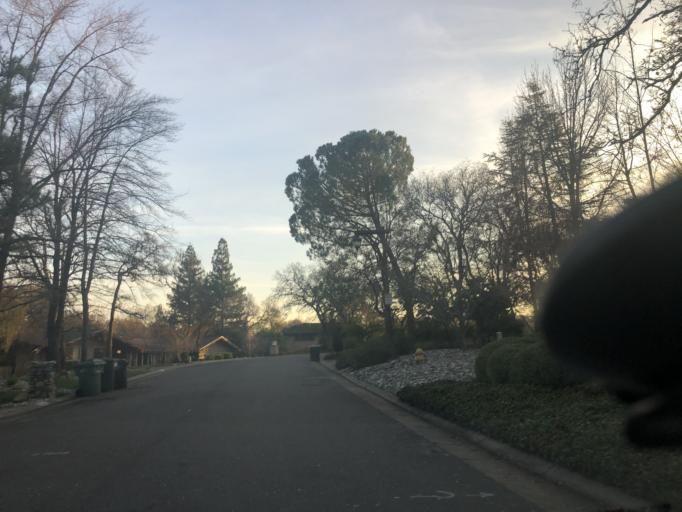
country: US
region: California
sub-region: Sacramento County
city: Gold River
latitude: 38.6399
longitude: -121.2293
---
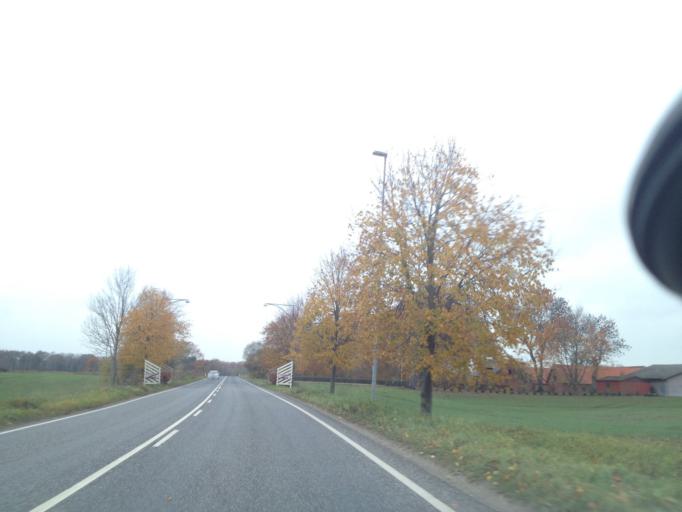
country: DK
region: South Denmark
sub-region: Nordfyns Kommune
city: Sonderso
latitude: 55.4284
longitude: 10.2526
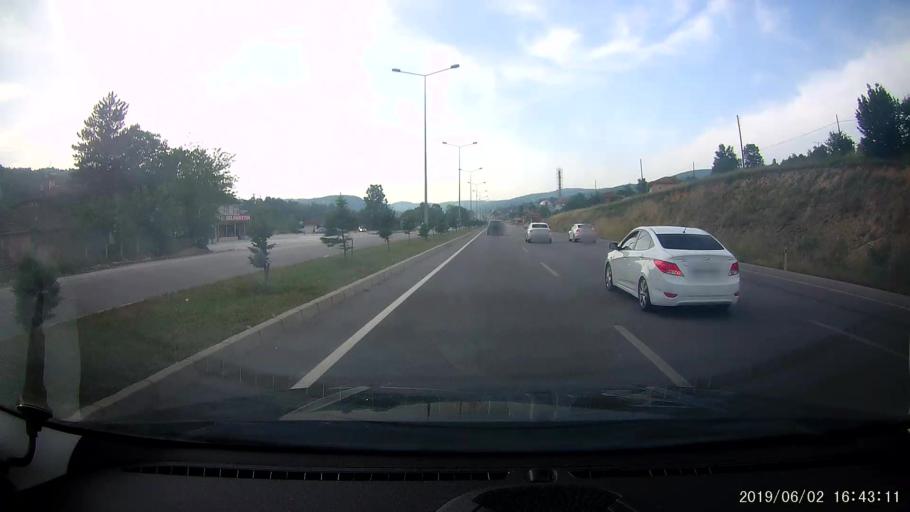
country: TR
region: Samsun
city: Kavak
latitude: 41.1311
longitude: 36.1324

◆ Work required
Retype the part of the records that opens with the line containing "country: DK" and closes with the line containing "longitude: 36.1324", leaving the pictures out.

◆ Solution to this exercise
country: DK
region: South Denmark
sub-region: Nordfyns Kommune
city: Sonderso
latitude: 55.4284
longitude: 10.2526
country: TR
region: Samsun
city: Kavak
latitude: 41.1311
longitude: 36.1324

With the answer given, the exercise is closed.